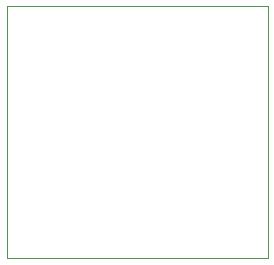
<source format=gbr>
%TF.GenerationSoftware,KiCad,Pcbnew,8.0.1*%
%TF.CreationDate,2025-01-10T19:22:40-08:00*%
%TF.ProjectId,pulltab,70756c6c-7461-4622-9e6b-696361645f70,rev?*%
%TF.SameCoordinates,Original*%
%TF.FileFunction,Profile,NP*%
%FSLAX46Y46*%
G04 Gerber Fmt 4.6, Leading zero omitted, Abs format (unit mm)*
G04 Created by KiCad (PCBNEW 8.0.1) date 2025-01-10 19:22:40*
%MOMM*%
%LPD*%
G01*
G04 APERTURE LIST*
%TA.AperFunction,Profile*%
%ADD10C,0.050000*%
%TD*%
G04 APERTURE END LIST*
D10*
X121767600Y-59791600D02*
X143865600Y-59791600D01*
X143865600Y-59791600D02*
X143865600Y-81127600D01*
X121767600Y-81127600D02*
X121767600Y-59791600D01*
X143865600Y-81127600D02*
X121767600Y-81127600D01*
M02*

</source>
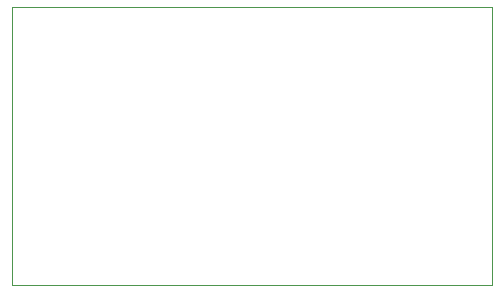
<source format=gbr>
G04 #@! TF.GenerationSoftware,KiCad,Pcbnew,5.1.2*
G04 #@! TF.CreationDate,2019-08-10T03:31:52+02:00*
G04 #@! TF.ProjectId,sclock,73636c6f-636b-42e6-9b69-6361645f7063,rev?*
G04 #@! TF.SameCoordinates,Original*
G04 #@! TF.FileFunction,Profile,NP*
%FSLAX46Y46*%
G04 Gerber Fmt 4.6, Leading zero omitted, Abs format (unit mm)*
G04 Created by KiCad (PCBNEW 5.1.2) date 2019-08-10 03:31:52*
%MOMM*%
%LPD*%
G04 APERTURE LIST*
%ADD10C,0.050000*%
G04 APERTURE END LIST*
D10*
X106045000Y-60960000D02*
X65405000Y-60960000D01*
X106045000Y-84455000D02*
X106045000Y-60960000D01*
X65405000Y-84455000D02*
X106045000Y-84455000D01*
X65405000Y-60960000D02*
X65405000Y-84455000D01*
M02*

</source>
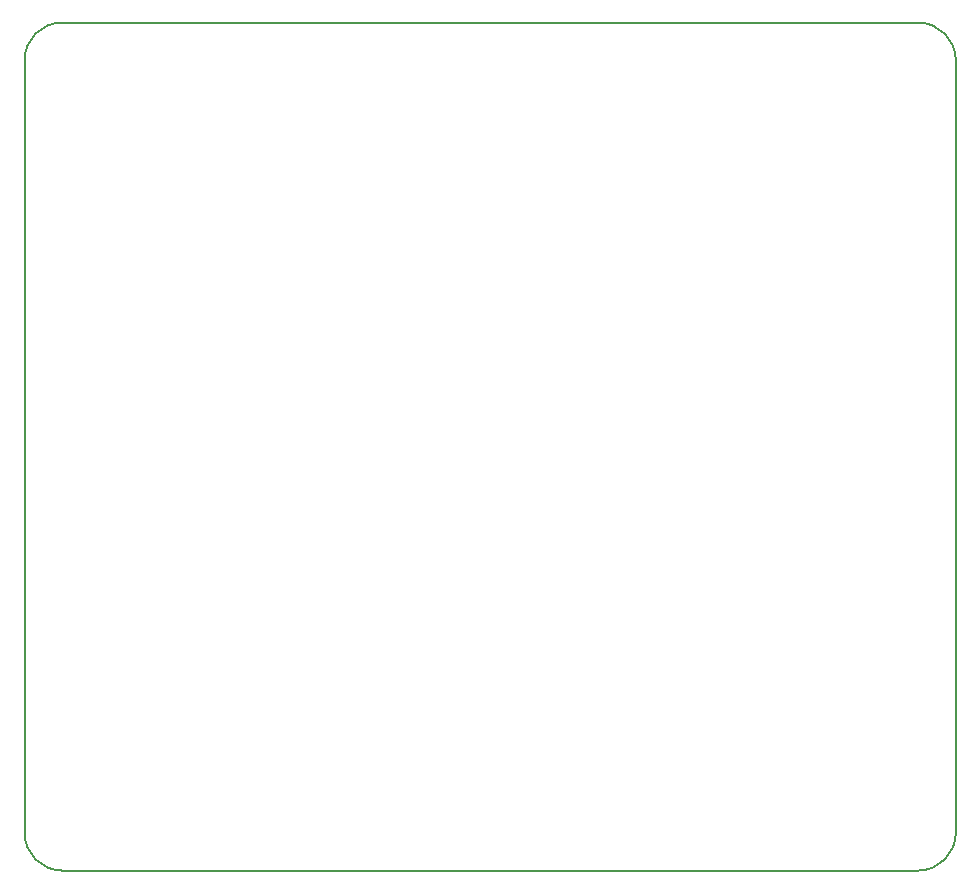
<source format=gbr>
%TF.GenerationSoftware,KiCad,Pcbnew,6.0.0-rc1-unknown-4a57541~66~ubuntu18.04.1*%
%TF.CreationDate,2018-09-13T13:12:40-06:00*%
%TF.ProjectId,thelio-io-sas,7468656C696F2D696F2D7361732E6B69,rev?*%
%TF.SameCoordinates,Original*%
%TF.FileFunction,Profile,NP*%
%FSLAX46Y46*%
G04 Gerber Fmt 4.6, Leading zero omitted, Abs format (unit mm)*
G04 Created by KiCad (PCBNEW 6.0.0-rc1-unknown-4a57541~66~ubuntu18.04.1) date Thu Sep 13 13:12:40 2018*
%MOMM*%
%LPD*%
G01*
G04 APERTURE LIST*
%ADD10C,0.200000*%
%ADD11C,0.150000*%
G04 APERTURE END LIST*
D10*
X75650000Y-71800000D02*
X3200000Y-71800000D01*
X0Y-68600000D02*
X0Y-3200000D01*
X78850000Y-3200000D02*
X78850000Y-68600000D01*
X0Y-3200000D02*
G75*
G02X3200000Y0I3200000J0D01*
G01*
X75650000Y0D02*
G75*
G02X78850000Y-3200000I0J-3200000D01*
G01*
X3200000Y0D02*
X75650000Y0D01*
D11*
X78850000Y-68600000D02*
G75*
G02X75650000Y-71800000I-3200000J0D01*
G01*
D10*
X3200000Y-71800000D02*
G75*
G02X0Y-68600000I0J3200000D01*
G01*
M02*

</source>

------------------------

= INSTRUCTIONS FOR THE TASK =
Search the listing above for the string "ProjectId". Copy every line that contains it.

= ANSWER SPACE =
%TF.ProjectId,pulltab,70756c6c-7461-4622-9e6b-696361645f70,rev?*%
G04 #@! TF.ProjectId,sclock,73636c6f-636b-42e6-9b69-6361645f7063,rev?*
%TF.ProjectId,thelio-io-sas,7468656C696F2D696F2D7361732E6B69,rev?*%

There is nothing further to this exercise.